Everyone knows why (bugs, bugs, bugs), but Robert McLaws makes some great observations in “Vista Needs More Time” and compares the buggy Vista Bets 2 with Visual Studio 2005 Beta 2. One of them was basically production-ready with Beta 2, the other still has issues with the 3D interface that seems to be the main selling point in a lot of “get users excited ads”. Whether the interface, or anything else, is working right I think Microsoft should ship the Vista RTM version to software developers, OEMs and corporate customers regardless.
Robert is right, Vista isn’t ready to launch in retail, but he justifies the possible slipped ship date with the same-old argument about “shipping a great product”. Inveterate Windows commentator Ed Bott even wants Microsoft to push Vista’s ship date back to March.
Despite the very sorry state of Beta 2, it would be a great thing to get a Vista RTM out the door with a LOT fewer features and then release a service pack, or even a feature pack, a month later.
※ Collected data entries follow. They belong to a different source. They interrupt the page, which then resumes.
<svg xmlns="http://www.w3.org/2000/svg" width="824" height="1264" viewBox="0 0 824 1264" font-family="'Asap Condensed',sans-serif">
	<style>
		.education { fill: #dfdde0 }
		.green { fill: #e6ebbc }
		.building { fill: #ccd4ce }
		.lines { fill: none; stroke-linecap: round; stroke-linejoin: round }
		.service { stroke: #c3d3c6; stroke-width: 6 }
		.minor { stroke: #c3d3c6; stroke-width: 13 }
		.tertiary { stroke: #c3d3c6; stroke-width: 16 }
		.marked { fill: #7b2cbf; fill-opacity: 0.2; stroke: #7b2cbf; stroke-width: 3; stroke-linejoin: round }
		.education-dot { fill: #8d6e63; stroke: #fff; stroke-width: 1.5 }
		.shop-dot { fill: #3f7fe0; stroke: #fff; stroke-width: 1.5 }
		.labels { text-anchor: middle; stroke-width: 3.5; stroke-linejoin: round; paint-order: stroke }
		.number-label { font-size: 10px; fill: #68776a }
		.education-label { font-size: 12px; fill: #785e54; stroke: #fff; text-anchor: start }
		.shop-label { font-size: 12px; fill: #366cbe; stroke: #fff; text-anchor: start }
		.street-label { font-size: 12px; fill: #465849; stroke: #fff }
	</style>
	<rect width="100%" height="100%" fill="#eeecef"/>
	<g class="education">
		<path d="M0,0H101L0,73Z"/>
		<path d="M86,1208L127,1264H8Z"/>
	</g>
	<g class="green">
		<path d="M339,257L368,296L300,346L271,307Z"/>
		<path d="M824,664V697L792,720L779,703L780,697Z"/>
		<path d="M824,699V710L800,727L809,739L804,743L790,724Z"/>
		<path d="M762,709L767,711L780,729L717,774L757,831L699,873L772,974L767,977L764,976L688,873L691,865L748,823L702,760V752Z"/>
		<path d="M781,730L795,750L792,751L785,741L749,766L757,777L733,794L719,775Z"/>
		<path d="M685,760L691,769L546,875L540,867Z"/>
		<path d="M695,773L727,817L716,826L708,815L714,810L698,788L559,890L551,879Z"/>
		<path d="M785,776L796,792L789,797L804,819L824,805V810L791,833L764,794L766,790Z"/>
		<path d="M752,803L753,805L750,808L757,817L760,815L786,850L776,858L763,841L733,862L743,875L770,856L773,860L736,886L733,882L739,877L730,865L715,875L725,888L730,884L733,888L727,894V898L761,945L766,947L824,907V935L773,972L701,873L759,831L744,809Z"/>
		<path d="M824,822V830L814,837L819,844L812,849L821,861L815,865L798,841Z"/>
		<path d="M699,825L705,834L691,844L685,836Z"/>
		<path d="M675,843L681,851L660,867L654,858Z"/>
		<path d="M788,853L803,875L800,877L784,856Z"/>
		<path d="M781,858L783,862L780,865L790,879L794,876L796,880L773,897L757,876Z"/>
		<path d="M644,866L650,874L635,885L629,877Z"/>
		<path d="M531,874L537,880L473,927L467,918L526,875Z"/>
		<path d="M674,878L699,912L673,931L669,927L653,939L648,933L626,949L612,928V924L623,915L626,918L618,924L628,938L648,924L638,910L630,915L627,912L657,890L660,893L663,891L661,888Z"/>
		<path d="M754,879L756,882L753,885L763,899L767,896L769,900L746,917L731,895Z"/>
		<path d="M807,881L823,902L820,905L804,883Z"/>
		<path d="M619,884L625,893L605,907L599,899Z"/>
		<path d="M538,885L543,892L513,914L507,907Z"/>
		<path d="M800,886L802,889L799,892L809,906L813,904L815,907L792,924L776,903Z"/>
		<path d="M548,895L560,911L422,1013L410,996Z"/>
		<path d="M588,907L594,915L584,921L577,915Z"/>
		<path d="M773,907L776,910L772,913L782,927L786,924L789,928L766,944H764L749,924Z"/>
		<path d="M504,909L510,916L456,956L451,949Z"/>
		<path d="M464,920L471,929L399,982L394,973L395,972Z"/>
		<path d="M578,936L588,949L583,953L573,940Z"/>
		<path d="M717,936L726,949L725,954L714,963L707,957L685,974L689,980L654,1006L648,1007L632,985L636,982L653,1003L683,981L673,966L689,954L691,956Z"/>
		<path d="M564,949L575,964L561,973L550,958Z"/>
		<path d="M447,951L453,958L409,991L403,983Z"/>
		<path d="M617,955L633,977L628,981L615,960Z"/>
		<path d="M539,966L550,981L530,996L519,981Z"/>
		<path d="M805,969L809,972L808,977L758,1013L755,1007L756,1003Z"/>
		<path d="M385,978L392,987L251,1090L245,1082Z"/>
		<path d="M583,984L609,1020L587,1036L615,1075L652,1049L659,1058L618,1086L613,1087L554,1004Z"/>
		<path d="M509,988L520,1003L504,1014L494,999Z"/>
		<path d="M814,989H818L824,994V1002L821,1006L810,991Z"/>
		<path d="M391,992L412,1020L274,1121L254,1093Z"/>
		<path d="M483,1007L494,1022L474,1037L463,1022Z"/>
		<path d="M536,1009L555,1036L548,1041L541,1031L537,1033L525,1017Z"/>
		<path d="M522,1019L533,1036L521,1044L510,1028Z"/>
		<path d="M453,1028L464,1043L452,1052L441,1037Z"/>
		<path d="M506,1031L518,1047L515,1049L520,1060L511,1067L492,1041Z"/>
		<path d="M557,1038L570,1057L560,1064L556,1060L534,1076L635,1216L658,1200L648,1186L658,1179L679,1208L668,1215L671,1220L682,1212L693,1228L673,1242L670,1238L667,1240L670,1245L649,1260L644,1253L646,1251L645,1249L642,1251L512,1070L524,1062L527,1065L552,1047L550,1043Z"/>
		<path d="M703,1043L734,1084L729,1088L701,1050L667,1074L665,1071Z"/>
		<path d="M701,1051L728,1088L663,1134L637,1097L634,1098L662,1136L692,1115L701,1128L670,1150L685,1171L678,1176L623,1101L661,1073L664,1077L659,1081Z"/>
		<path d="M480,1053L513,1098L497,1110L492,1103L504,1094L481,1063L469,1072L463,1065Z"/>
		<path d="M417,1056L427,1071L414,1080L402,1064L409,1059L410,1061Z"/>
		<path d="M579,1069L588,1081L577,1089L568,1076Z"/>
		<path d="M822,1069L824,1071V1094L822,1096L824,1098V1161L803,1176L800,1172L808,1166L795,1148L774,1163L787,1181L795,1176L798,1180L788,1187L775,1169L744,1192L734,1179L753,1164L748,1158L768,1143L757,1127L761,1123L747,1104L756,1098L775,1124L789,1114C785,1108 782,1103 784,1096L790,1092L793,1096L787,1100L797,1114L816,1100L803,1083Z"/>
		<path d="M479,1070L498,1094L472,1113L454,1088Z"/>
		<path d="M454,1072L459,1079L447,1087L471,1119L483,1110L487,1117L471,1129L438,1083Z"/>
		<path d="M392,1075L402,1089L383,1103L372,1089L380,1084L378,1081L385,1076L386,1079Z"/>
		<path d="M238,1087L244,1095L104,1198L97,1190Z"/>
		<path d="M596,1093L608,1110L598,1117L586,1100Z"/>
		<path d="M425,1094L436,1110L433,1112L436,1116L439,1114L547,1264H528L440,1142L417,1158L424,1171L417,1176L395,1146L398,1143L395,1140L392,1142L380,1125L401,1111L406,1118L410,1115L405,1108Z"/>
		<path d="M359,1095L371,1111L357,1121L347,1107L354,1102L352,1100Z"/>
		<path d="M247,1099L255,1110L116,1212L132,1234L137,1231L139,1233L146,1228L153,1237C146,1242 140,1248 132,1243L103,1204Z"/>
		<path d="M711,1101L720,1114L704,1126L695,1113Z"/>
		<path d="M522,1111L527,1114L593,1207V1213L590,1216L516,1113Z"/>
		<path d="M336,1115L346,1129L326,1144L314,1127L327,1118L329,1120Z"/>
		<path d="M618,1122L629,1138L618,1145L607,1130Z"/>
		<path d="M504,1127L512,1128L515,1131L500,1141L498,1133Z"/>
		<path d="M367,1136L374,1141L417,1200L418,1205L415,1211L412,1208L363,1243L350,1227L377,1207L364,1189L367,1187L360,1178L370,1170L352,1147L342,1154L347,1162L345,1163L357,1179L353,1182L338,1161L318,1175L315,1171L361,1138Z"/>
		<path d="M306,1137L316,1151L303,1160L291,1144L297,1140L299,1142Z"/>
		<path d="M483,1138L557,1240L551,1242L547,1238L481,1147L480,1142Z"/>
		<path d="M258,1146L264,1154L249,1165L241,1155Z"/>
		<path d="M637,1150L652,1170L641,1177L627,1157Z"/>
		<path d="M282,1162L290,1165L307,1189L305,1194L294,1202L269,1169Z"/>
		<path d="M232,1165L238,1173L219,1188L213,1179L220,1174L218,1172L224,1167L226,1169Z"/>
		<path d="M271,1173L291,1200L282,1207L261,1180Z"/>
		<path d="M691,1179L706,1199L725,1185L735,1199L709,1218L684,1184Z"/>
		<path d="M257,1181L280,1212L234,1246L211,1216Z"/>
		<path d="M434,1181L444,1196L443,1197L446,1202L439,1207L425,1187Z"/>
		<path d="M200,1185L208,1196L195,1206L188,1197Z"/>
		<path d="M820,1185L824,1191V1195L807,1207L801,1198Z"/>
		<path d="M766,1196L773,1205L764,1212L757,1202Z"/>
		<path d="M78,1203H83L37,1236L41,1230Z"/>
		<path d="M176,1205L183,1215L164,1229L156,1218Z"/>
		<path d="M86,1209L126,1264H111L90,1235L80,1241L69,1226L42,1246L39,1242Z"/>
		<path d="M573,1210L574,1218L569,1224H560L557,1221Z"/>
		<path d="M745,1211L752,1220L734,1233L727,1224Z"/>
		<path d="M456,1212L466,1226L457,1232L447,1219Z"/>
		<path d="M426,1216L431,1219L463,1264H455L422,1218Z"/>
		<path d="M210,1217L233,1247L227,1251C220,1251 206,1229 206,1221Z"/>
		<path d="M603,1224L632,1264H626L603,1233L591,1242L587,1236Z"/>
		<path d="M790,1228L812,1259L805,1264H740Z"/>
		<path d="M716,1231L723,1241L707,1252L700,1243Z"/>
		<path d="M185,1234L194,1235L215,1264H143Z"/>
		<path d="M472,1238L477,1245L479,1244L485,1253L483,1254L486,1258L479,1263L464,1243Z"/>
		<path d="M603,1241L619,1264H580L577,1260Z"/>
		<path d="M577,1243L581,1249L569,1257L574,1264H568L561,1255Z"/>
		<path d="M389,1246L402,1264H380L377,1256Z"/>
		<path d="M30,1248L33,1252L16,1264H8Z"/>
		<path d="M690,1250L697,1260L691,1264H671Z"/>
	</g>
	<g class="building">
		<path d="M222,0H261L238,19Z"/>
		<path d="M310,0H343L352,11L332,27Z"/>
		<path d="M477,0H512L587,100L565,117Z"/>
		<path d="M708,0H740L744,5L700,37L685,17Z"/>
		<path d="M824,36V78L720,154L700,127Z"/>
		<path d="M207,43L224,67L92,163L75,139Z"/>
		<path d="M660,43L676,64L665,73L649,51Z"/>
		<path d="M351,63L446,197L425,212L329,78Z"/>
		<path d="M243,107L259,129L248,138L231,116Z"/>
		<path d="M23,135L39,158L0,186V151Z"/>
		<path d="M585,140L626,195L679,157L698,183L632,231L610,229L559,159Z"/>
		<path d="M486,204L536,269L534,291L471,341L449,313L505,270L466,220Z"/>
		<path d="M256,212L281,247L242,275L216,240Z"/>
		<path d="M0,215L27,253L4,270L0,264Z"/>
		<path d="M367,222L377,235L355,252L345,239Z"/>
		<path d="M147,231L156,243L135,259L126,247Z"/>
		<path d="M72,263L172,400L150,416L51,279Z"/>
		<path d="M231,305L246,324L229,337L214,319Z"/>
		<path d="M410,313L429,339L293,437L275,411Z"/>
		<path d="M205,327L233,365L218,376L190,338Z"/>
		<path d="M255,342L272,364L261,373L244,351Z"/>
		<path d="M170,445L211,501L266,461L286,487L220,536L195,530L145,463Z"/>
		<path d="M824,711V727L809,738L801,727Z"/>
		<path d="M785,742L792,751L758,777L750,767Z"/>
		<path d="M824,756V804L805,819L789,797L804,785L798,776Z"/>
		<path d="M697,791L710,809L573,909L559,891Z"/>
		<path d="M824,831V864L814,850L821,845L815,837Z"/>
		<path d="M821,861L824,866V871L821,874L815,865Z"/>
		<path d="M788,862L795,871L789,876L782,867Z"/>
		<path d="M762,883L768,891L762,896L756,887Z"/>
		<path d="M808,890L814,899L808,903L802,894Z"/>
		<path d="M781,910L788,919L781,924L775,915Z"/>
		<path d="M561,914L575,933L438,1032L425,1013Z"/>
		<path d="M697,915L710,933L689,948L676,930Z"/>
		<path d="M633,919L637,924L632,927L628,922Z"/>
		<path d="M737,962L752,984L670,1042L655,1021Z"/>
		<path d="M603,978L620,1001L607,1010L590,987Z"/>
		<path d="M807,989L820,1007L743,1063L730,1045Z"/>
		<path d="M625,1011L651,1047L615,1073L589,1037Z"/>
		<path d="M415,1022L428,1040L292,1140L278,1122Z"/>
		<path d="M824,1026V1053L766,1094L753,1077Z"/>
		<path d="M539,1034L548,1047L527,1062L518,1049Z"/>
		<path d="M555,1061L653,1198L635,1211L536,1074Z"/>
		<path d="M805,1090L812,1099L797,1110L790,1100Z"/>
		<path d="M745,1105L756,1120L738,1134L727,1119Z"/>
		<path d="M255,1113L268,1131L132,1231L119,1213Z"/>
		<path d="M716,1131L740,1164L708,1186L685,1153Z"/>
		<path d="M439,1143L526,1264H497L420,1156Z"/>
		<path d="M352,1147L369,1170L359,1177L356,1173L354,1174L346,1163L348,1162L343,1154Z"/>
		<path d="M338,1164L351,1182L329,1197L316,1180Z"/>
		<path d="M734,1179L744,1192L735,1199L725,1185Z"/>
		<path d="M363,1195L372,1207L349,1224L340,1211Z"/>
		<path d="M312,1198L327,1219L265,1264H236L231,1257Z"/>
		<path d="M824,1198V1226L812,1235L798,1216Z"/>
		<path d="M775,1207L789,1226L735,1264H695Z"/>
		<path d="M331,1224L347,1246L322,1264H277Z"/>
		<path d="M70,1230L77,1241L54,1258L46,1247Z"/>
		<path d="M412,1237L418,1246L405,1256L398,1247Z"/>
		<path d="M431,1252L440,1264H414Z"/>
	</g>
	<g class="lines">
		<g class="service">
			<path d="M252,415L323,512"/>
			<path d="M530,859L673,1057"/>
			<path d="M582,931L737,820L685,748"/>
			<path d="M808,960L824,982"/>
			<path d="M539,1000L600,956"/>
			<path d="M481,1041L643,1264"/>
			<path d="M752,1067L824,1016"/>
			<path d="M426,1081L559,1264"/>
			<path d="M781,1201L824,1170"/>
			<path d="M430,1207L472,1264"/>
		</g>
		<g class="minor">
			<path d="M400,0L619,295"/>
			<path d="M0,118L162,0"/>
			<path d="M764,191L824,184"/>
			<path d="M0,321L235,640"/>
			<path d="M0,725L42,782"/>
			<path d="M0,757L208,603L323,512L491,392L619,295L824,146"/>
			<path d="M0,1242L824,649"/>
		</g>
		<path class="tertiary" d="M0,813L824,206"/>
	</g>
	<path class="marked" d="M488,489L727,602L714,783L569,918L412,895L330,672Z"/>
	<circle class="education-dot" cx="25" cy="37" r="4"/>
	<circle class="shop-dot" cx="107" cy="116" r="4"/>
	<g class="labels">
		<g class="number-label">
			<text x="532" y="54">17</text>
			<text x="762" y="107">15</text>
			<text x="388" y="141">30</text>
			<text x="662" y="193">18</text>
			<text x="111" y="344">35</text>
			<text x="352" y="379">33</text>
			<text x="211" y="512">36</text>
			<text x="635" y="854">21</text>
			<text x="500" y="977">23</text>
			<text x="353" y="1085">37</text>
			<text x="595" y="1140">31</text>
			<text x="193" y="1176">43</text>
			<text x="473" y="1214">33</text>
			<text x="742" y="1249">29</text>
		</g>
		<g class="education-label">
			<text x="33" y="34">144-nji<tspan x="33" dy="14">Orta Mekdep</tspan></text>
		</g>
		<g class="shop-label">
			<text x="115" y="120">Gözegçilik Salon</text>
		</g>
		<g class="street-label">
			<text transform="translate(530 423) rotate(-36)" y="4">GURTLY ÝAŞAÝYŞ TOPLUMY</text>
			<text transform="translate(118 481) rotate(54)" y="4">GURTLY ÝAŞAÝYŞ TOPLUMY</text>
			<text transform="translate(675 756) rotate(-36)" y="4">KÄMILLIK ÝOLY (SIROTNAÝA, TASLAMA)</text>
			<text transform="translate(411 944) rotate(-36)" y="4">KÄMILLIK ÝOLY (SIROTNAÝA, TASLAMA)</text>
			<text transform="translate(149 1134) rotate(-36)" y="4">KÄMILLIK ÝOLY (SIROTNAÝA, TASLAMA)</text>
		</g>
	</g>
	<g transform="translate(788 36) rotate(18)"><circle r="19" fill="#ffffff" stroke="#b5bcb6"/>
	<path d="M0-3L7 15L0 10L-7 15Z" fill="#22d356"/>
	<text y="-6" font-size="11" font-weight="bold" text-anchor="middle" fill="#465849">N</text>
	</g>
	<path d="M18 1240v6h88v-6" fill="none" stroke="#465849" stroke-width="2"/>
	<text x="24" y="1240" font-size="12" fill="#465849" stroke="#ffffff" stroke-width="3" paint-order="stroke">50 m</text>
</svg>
After all, whether customers are actually buying the operating system or not, Vista will probably need to be out a good 6-9 months before most IT shops really start to get on the upgrade path.
This shiny, new OS is a hardware hog and is going to force many companies, including the majority of the companies I deal with and have friends at, to either speed their upgrade cycle or wait through at least one, if not two, budget cycles. Of course, one good way to force operating system or office-suite upgrades is to give software developers plenty of time to test and patch around it - which gets IT departments testing it and pushing it out to higher-end machines sooner - which puts it on the CFOs desk - which gets a budget decision made sooner.
Then again, with MSFT sunk for 2007 already and a $30 billion stock-buyback planned - maybe Microsoft should knock the date back to next summer and save themselves some of that money.